On Malcolm - the rose field spoilers
disclaimer: ofc I was not happy with any of the Malcolm/Lyra moments and grieve for 2017-19 when we thought they’d have a sibling dynamic, but now that evil’s been 100% defeated, I’d like to take a more nuanced view on him rather than just dismiss him as a creep and blame Philman for how “problematic” the storyline was
To begin with, as much as we readers were made very uncomfortable by most scenes, especially the one in TSC when Malcolm talks about being conscious of Lyra’s “warm body” as a teenager, no one was more uncomfortable than Malcolm himself. And then we have to think of all the trauma he must still be carrying from Bonneville, a predator on young girls who would talk to a 12yo Malcolm as if he were complicit in the manhood of being unable to control themselves before attractive girls. I can only think that the encounters with Bonneville as a pubescent boy made Malcolm have a very repressive subconscious attitude towards his own sexuality, which then fought back through increased desire. Even when looking at the witch in TRF, Malcolm cannot help but think of how he’s attracted to her, feel hyper conscious of that, and then have to repress it without acceptance or any sort of working through his feelings that would allow for it to go away.
So when it comes to Lyra, I think the most important is how he never ever acts on it. He is suffering for something he cannot control and that began when Lyra was the same age Alice was when she got raped, hitting that point of prohibition/desire that festered in reaction to repressing what he was told by a predator when aged 12. From a psychoanalysis point of view, it’s quite a natural reaction. So Malcolm is not at all like Bonneville, nor is he “inherently” a creep, but is dealing with how he repressed and never dealt with the trauma of too early an encounter with sexual violence. It goes to such an extent that maybe he never would’ve fallen in love w Lyra at all had it not been for the subconscious association with Bonneville. When all the characters defend him and tell him it’s okay to be in love with Lyra, or when Alice reacts to the police’s story of student/teacher rape, I see it as attempts to balance out Malcolm’s own symptomatic repression. It’s absurd for them Malcolm’s sense of guilt or the idea that he might get charged with rape because they know 100% he’s not a predator, but his repression cannot let him convince himself of that, and fosters a type of self torture that only increases desire for Lyra. His decision to remain silent and not act on it is the final proof that he never was a predator, though I believe his trauma re Bonneville by the end of TRF is far from worked out.

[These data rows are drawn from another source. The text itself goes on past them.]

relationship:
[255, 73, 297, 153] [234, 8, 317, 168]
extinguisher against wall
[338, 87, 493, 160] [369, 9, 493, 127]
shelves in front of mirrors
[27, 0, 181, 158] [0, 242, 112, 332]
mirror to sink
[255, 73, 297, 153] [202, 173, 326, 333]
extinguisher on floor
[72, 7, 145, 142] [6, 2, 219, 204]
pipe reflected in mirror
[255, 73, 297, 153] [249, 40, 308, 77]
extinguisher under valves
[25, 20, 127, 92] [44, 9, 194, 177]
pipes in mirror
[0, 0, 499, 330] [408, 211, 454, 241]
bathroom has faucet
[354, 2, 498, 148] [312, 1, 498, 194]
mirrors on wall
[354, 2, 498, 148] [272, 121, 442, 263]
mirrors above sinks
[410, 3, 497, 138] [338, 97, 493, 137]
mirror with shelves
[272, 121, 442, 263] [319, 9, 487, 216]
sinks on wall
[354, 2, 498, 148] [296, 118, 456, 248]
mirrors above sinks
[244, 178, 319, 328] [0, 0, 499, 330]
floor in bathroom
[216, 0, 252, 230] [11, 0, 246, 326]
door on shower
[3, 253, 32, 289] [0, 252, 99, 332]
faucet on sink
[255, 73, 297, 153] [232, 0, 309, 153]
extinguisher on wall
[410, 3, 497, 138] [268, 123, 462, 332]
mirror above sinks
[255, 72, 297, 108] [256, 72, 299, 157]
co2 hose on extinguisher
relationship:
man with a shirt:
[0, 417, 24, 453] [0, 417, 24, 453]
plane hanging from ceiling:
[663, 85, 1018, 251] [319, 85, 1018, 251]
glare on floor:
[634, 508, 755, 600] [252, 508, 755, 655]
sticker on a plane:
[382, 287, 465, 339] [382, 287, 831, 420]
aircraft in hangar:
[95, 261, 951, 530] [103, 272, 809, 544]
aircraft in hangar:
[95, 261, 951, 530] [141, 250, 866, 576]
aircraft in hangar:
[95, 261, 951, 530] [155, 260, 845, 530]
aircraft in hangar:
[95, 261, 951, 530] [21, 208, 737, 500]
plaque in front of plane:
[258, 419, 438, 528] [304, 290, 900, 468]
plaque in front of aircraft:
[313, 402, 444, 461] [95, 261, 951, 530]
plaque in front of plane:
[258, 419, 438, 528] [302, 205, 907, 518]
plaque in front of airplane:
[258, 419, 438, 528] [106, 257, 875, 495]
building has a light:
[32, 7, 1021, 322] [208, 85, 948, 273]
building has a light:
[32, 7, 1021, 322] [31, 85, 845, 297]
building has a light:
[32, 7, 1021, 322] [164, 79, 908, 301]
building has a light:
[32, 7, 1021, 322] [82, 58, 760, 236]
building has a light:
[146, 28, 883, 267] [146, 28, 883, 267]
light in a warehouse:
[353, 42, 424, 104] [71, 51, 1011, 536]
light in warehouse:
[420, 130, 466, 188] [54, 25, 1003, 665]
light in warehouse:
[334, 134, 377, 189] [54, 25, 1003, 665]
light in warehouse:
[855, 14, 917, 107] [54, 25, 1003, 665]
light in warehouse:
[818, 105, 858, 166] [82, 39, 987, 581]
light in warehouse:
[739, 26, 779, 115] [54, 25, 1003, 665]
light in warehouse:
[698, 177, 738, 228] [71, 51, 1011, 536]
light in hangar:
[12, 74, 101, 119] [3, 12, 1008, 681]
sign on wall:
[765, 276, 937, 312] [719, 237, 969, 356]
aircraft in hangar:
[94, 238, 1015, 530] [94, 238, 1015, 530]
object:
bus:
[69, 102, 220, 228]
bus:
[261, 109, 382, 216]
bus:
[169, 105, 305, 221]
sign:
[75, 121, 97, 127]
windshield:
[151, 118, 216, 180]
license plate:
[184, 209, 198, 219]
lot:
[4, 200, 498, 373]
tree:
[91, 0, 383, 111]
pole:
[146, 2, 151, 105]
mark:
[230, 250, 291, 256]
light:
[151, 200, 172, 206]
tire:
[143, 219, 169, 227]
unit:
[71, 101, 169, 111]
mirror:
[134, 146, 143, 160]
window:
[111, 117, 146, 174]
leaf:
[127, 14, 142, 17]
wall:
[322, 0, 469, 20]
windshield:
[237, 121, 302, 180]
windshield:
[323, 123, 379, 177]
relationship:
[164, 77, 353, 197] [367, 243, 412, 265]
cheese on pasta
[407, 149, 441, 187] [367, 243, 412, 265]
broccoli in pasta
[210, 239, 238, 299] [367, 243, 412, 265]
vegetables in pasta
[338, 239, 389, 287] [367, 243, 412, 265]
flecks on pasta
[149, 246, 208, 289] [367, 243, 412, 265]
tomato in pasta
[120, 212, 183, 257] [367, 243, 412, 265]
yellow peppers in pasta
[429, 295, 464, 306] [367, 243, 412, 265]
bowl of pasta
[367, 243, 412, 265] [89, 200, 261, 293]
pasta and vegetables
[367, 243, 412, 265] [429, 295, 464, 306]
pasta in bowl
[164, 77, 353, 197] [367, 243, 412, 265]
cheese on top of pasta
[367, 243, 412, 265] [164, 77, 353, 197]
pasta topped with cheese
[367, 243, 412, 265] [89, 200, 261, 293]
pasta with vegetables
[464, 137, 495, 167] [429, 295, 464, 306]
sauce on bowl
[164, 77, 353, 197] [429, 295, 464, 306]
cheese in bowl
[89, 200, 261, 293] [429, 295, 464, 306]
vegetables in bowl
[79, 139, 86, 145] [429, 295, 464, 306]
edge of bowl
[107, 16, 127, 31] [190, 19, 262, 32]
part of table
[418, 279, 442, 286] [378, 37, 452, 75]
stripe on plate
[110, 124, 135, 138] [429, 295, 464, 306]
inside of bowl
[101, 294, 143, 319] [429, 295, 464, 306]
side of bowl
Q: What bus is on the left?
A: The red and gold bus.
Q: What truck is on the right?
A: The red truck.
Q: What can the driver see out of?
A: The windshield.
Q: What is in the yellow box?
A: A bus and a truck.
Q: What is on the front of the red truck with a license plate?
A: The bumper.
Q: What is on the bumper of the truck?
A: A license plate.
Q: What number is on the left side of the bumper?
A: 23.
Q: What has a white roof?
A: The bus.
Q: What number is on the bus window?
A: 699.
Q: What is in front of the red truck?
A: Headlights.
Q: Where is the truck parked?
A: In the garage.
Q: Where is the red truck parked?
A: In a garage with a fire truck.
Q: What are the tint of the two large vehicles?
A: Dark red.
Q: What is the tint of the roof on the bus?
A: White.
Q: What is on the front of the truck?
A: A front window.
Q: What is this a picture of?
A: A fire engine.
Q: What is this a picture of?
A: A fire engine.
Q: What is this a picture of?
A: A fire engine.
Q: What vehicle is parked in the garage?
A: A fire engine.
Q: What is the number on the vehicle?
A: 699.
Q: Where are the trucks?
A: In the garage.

It’s also fascinating to me how, from all the characters, Malcolm is the one most closely associated with fairy tale logic. He devotes himself to Lyra, placing himself as her eternal servant, as proceeds to be the one who crowns her in TRF. He’s “made of gold” because of his migraine, a daily life issue typical of the ones used to trick fairies through a forced metaphor they don’t get. He’s also got the “heart of gold”, which is absolutely true in his goodness, whose reinforcement I saw less with annoyance and more as a continuation of his fairy-tale-like character, as well as a contrast to his own assessment of himself. So the character who best fits into a fairy tale is also the one who best fits a Freudian divan. In terms of storytelling, I love these kinds of contrast, the play between the adult and the childish, and I think it also perfectly mimics Malcolm’s own trauma - having been taken away from innocence too early on.